SELECT COUNT_BIG(*) FROM ... WITH(TABLOCKX)
In result, we get the exclusive lock of the table for the time of query execution. What is better? The answer is – decide for yourself. My choice is metadata.
It gets yet more interesting, when you need to count the number of rows by condition:
SELECT City, COUNT_BIG(*) FROM Person.[Address] --WHERE City = N'London' GROUP BY City
If there are no frequent insert-delete operations in the table, we can create an indexed view:
IF OBJECT_ID('dbo.CityAddress', 'V') IS NOT NULL DROP VIEW dbo.CityAddress GO CREATE VIEW dbo.CityAddress WITH SCHEMABINDING AS SELECT City, [Rows] = COUNT_BIG(*) FROM Person.[Address] GROUP BY City GO CREATE UNIQUE CLUSTERED INDEX IX ON dbo.CityAddress (City)
For these queries, the optimizer will generate identical plan based on the clustered index of the view:
SELECT City, COUNT_BIG(*) FROM Person.[Address] WHERE City = N'London' GROUP BY City SELECT * FROM dbo.CityAddress WHERE City = N'London'
Here are the execution plans with and without an indexed view:
In this post, I wanted to show that there are no ideal solutions for every day of your life. You should act as the occasion requires in every particular case.
All tests have been performed on SQL Server 2012 SP3 (11.00.6020).

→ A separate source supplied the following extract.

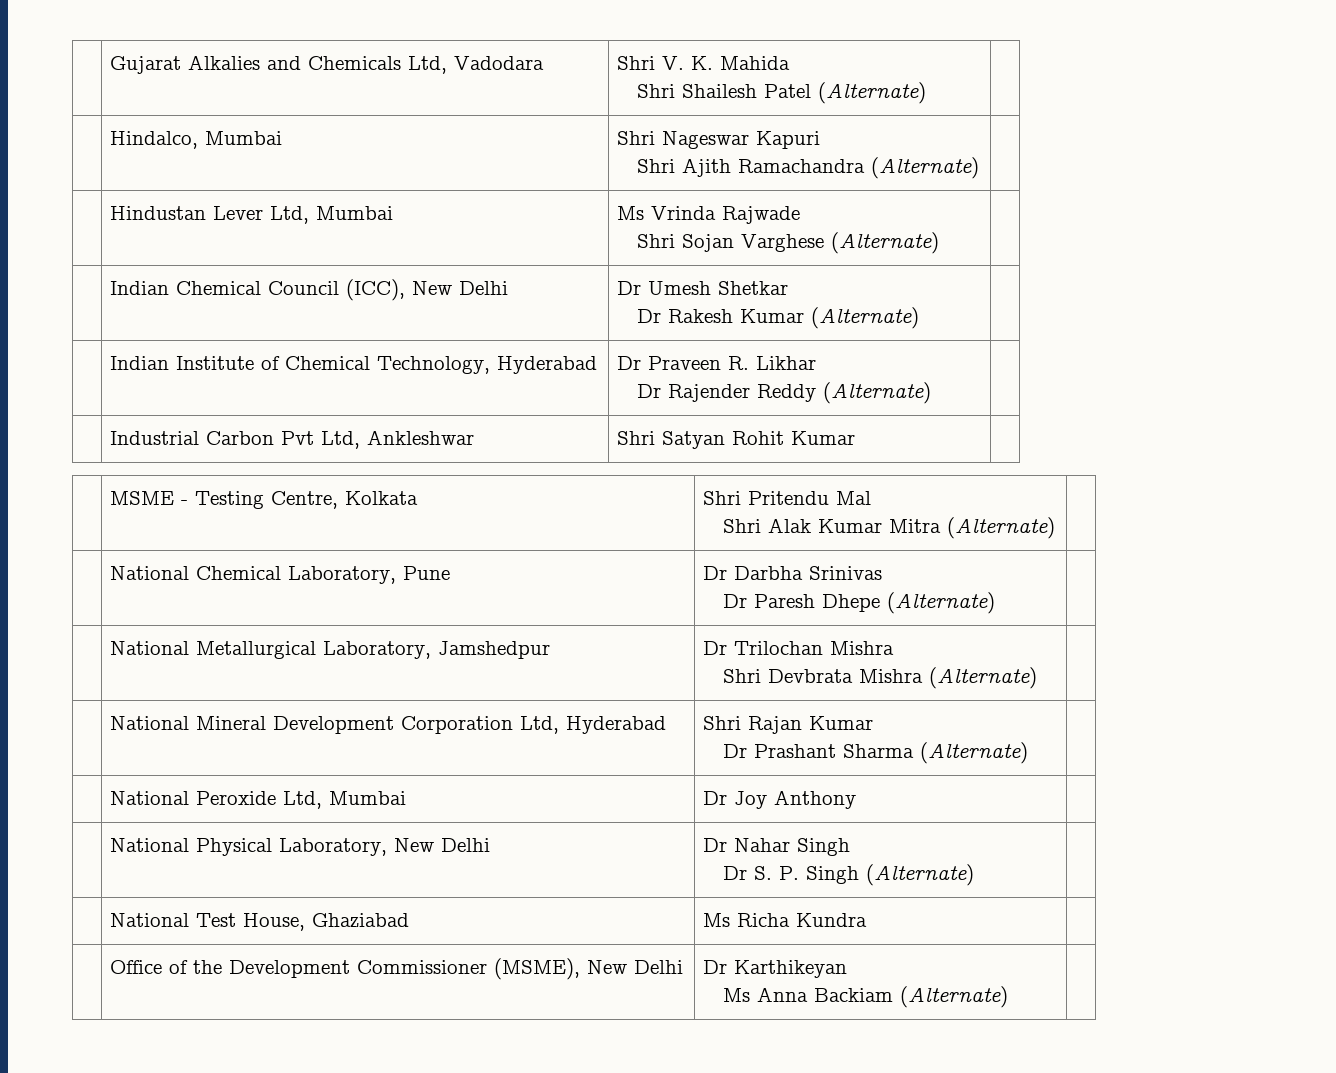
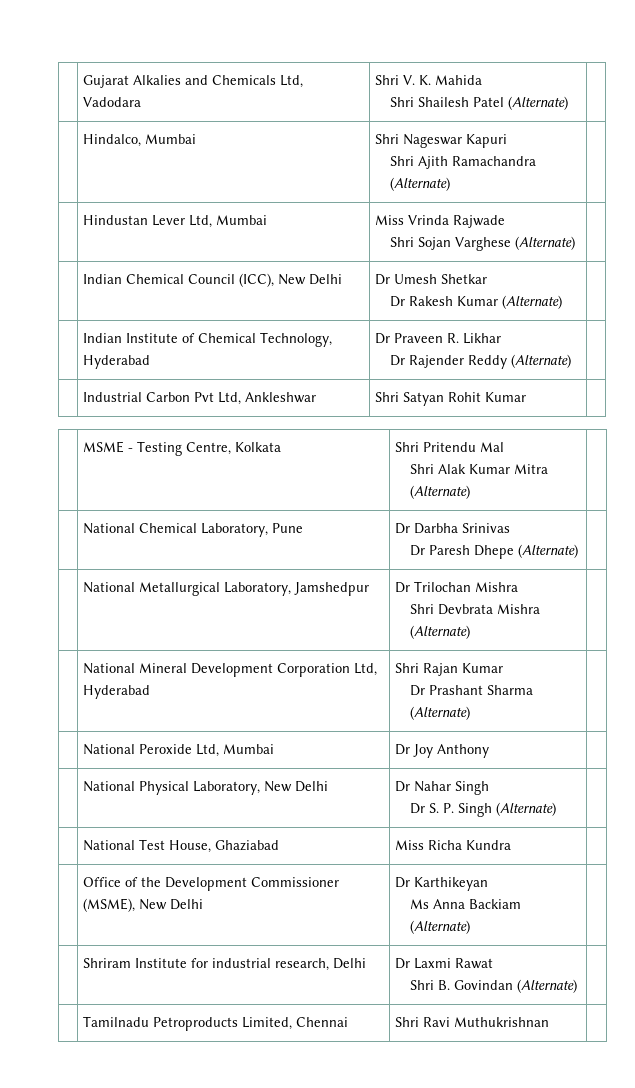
[617,206,645,220] Ms -> [375,215,405,225] Miss
[703,913,731,927] Ms -> [395,840,425,850] Miss
(1008, 997) none -> [83,958,367,971] [395,958,494,969] [410,979,578,993] [83,1016,349,1031] [395,1017,550,1027] // | Shriram Institute for industrial research, Delhi | Dr Laxmi Rawat // Shri B. Govindan (Alternate) | // | Tamilnadu Petroproducts Limited, Chennai | Shri Ravi Muthukrishnan |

Execution plans have been taken from SSMS 2014 and dbForge Studio for SQL Server.
When I need to count the number of table rows, I use metadata – it is the fastest way. Do not be afraid of the old bug case I described.
If there is a need to quickly count the number of rows from a perspective of some field or by condition, I try using indexed views or filtered indexes. It all depends upon the situation.
When a table is small or when productivity issue is not put at stake, the old-school SELECT COUNT(*)… will be the best option.